WHAT THIS TASK INVOLVES -
List as a numbered list the lines of the records in the stretch from the start through the line containing "謙虚さは弱さではなく、人間関係における強みです。", leaving out any blank lines.

RECORDS FOR THIS TASK -

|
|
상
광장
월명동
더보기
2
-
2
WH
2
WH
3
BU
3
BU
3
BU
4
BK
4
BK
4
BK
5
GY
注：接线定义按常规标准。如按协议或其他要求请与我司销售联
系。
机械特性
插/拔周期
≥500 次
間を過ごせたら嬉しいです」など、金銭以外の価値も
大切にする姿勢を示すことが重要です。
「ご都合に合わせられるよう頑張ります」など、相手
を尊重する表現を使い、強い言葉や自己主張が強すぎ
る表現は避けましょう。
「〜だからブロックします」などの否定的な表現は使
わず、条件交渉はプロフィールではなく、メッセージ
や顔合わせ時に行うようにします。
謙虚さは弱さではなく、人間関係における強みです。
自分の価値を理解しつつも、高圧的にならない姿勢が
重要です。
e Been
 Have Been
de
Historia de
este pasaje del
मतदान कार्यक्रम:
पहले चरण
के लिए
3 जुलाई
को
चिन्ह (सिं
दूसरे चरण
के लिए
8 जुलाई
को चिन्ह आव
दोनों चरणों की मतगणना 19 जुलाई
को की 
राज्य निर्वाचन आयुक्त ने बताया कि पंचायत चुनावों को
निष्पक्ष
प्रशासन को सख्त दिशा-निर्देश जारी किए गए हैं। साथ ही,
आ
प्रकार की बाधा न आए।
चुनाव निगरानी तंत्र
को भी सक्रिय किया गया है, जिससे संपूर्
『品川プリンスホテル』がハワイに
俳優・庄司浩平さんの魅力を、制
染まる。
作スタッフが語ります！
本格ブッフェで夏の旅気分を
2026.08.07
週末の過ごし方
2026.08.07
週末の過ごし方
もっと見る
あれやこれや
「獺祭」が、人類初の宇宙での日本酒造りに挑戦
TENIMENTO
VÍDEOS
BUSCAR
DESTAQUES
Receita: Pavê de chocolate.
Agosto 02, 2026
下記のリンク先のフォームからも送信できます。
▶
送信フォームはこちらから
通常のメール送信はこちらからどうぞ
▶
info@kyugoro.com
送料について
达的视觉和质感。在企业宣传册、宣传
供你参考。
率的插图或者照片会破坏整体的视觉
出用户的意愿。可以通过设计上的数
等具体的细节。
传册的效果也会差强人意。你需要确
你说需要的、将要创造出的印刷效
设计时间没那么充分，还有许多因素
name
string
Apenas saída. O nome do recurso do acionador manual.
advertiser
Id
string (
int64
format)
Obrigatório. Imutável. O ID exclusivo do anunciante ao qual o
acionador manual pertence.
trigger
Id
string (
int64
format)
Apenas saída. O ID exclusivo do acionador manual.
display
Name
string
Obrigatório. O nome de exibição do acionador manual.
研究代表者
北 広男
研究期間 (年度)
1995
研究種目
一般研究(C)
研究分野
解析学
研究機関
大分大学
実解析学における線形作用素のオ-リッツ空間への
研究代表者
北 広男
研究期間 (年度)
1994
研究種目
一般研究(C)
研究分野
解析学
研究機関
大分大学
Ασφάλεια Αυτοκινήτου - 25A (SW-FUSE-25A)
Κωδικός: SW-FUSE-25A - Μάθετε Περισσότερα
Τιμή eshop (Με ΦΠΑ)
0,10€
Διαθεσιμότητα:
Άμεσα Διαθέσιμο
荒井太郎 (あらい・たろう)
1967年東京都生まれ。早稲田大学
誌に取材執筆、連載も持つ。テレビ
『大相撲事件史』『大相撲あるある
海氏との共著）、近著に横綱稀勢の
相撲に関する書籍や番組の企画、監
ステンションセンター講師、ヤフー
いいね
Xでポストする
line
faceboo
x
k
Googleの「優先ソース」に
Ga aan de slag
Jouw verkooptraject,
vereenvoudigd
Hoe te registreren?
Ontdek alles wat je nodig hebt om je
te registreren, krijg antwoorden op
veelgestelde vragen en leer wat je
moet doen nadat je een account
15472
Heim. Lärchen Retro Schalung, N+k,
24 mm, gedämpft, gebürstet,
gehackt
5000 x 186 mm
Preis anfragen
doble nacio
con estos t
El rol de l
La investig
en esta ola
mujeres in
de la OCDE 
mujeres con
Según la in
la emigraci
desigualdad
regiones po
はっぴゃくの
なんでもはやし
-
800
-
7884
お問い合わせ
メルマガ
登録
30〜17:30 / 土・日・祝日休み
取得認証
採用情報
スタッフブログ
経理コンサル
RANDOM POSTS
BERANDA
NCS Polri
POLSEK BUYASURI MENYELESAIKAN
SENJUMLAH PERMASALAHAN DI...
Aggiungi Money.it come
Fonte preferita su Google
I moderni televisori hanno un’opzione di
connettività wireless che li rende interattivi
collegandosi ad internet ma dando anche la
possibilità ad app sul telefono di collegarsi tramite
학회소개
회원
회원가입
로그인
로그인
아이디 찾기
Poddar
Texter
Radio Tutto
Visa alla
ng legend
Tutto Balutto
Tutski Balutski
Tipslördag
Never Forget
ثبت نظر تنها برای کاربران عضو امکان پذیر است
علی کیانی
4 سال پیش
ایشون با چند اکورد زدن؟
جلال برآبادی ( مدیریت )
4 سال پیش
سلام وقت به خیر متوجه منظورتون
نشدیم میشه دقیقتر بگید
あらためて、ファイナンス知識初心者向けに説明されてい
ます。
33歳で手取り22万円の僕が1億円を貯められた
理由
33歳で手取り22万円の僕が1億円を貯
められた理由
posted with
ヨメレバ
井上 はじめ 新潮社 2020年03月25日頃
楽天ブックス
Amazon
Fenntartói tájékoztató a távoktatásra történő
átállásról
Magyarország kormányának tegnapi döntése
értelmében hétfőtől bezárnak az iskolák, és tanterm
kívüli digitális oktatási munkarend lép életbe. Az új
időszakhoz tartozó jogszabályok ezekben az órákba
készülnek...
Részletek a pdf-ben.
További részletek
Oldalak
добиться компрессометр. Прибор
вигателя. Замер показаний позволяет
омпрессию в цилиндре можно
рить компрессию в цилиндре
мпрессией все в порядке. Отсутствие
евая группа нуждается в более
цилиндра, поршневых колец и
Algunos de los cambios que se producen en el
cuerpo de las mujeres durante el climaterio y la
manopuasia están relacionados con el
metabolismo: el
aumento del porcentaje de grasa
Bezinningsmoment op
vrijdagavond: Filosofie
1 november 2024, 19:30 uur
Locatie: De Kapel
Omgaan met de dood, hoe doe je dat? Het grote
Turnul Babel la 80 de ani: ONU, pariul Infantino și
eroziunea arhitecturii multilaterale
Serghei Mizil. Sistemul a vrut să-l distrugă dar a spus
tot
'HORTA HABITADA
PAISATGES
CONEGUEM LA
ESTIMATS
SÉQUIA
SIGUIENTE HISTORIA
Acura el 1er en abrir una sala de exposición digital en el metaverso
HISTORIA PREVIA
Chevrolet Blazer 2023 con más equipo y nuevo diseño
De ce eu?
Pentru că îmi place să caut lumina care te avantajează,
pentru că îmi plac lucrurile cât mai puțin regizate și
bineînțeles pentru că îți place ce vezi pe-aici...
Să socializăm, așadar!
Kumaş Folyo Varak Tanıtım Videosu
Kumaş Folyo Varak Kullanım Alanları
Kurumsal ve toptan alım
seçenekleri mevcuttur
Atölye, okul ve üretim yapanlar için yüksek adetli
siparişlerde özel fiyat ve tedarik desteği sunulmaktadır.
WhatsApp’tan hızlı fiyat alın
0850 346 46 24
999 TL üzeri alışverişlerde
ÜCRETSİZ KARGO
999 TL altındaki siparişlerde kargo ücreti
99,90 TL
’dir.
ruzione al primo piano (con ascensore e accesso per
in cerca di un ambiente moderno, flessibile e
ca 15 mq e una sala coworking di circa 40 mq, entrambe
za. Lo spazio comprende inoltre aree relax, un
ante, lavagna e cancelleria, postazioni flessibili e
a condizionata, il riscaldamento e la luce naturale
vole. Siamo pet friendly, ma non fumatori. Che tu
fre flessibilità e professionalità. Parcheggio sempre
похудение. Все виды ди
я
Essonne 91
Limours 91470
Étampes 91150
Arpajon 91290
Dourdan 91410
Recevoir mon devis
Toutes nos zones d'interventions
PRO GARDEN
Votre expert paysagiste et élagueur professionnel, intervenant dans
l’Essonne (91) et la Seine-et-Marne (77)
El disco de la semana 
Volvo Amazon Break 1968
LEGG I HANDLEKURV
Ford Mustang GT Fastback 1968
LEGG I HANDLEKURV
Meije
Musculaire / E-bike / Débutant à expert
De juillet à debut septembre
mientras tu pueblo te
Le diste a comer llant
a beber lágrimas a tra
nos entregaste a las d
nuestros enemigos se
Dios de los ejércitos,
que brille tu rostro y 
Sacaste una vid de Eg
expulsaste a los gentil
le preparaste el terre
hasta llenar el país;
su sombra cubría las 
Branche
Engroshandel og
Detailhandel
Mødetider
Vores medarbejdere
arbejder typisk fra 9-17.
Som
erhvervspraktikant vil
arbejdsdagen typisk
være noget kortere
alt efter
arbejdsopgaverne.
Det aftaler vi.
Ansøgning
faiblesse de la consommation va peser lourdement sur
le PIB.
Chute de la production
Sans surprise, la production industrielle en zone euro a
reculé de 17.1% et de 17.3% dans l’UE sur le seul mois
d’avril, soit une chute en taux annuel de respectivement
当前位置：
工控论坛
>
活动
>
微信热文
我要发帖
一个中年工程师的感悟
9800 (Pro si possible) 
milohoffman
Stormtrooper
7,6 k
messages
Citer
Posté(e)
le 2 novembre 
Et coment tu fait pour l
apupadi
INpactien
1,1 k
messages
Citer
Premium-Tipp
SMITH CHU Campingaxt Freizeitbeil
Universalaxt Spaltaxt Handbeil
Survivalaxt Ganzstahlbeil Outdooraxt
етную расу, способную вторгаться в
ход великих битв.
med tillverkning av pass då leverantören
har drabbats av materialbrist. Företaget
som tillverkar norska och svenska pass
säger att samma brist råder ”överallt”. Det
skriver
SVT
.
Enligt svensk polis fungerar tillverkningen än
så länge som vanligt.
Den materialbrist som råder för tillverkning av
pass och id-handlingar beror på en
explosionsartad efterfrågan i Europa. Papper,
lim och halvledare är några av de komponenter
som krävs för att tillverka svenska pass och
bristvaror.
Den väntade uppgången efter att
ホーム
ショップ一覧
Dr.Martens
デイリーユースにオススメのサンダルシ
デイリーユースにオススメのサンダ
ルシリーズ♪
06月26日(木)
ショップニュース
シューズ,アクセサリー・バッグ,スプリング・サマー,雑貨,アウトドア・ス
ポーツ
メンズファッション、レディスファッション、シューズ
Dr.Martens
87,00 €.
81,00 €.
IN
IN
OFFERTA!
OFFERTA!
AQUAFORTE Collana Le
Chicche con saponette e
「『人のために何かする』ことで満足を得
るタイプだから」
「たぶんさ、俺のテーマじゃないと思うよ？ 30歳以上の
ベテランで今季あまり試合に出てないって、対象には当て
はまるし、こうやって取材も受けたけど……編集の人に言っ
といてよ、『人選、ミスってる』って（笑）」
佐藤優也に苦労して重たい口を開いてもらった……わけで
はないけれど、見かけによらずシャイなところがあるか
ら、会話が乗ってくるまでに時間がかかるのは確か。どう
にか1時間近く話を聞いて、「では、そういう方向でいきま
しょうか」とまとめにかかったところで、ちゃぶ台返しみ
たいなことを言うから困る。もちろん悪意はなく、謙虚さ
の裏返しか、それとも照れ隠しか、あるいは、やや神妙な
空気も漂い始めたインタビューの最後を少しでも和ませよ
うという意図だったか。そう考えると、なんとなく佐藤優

EXPECTED OUTPUT -
1. |
2. |
3. 상
4. 광장
5. 월명동
6. 더보기
7. 2
8. -
9. 2
10. WH
11. 2
12. WH
13. 3
14. BU
15. 3
16. BU
17. 3
18. BU
19. 4
20. BK
21. 4
22. BK
23. 4
24. BK
25. 5
26. GY
27. 注：接线定义按常规标准。如按协议或其他要求请与我司销售联
28. 系。
29. 机械特性
30. 插/拔周期
31. ≥500 次
32. 間を過ごせたら嬉しいです」など、金銭以外の価値も
33. 大切にする姿勢を示すことが重要です。
34. 「ご都合に合わせられるよう頑張ります」など、相手
35. を尊重する表現を使い、強い言葉や自己主張が強すぎ
36. る表現は避けましょう。
37. 「〜だからブロックします」などの否定的な表現は使
38. わず、条件交渉はプロフィールではなく、メッセージ
39. や顔合わせ時に行うようにします。
40. 謙虚さは弱さではなく、人間関係における強みです。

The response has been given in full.